Note that no schema validation at all will be done on these documents, though they will be passed through several kinds of essential transformations (for example, converting the dates from JSON string format to MongoDB date format).
json validate
: Validate JSON Files
The tool can be used to check whether or not a collection of JSON files on disk
conforms to the JSON schema. To use it, call corpus-tool
as follows:
./corpus-tool json validate [--loose] [--unique] /path/to/*.json
The files arguments may either refer to specific files or to glob patterns.
For information about the --loose
flag, see the mongo validate
command. If
--unique
is passed, then the validation will parse each file, load its ID
value, and check to see if there are any duplicate ID values among the JSON
files that are passed. This will slow down validation, so it is disabled by
default.
mongo validate
: Validate MongoDB Documents
The tool can be used to check whether or not the contents of a given MongoDB
server conform to the JSON schema.
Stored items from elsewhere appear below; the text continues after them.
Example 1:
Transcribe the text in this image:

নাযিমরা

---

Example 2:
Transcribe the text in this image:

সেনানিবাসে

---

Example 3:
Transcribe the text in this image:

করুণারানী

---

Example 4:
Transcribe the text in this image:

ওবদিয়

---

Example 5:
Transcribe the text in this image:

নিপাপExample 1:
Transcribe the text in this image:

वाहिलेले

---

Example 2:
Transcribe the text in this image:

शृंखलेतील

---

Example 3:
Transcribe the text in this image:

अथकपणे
To use it, call corpus-tool
as follows:
./corpus-tool validate [--strict] \
--mongo-address mongodb://localhost \
--mongo-database YourDatabase \
--mongo-collection documents \
--mongo-timeout SECS
For information about the MongoDB connection flags, see the json import
command.
By default, the tool operates in "strict mode," and will thus check to make sure
not only that the attributes of each document are valid, but also it will print
errors if there are any fields in a document which do not appear in the JSON
schema (that is, it will print errors for any "extra" fields in the documents).
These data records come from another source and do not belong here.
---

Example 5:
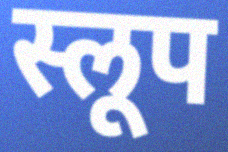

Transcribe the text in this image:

स्लूप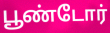
பூண்டோர்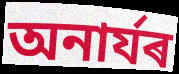
অনাৰ্যৰ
If you want to ignore these errors, you can deactivate strict mode by passing
the --loose
flag, in which case corpus-tool
will silently ignore the
presence of any extra fields, only printing errors if there are known fields
containing invalid data.
Configuration File
The following settings may be persistently configured by editing the
configuration file, located by default at ~/.corpus-tool.yaml
:
mongo:
address: string
collection: string
database: string
timeout: 30
verbose: true
General Options
--config <path>
: Specify an alternative path to a YAML-format configuration file.--verbose
,-v
: By default, basic information (and, if on an interactive terminal, progress bars) will be printed to the console. To see more information, pass the--verbose
flag.
Glob Patterns
All file arguments can also be passed a glob matching pattern. We use an extended syntax with support for:
*
: any sequence of non-separator characters**
: any sequence of characters, including separators (recursive glob)?
: any single non-separator character[class]
: character classes, of the form[abcd]
(character list),[a-z]
(character range), or[^a-z]
(negated class){alt1,alt2,...}
: a finite list of alternatives
Changelog
- v0.9: Rename to
corpus-tool
, remove Solr support (after the end of the Sciveyor project); we’re now using this tool only internally - v0.8: (abandoned)
- v0.7: Rewrite
mongo-tool
assciveyor-tool
, using Cobra and Viper instead of Kong. - v0.6: Fix our entirely broken Mongo date handling, and export in a different format to allow for storing them in Solr date objects. Fix a small bug with batched import.
- v0.5: Add a batch-size flag to
import
. - v0.4: Move glob handling into the app, allowing for a
--unique
test invalidate-files
. - v0.3: Port command-line handling to Kong, and introduce a robust
sub-command interface. Rename from
mongo-solr
tomongo-tool
. Integrate the functionality ofschema-tool
intomongo-tool
. - v0.2: Store all the
date
values in documents asISODate
in MongoDB. - v0.1: Initial support for only the fields mentioned in the JSON document schema.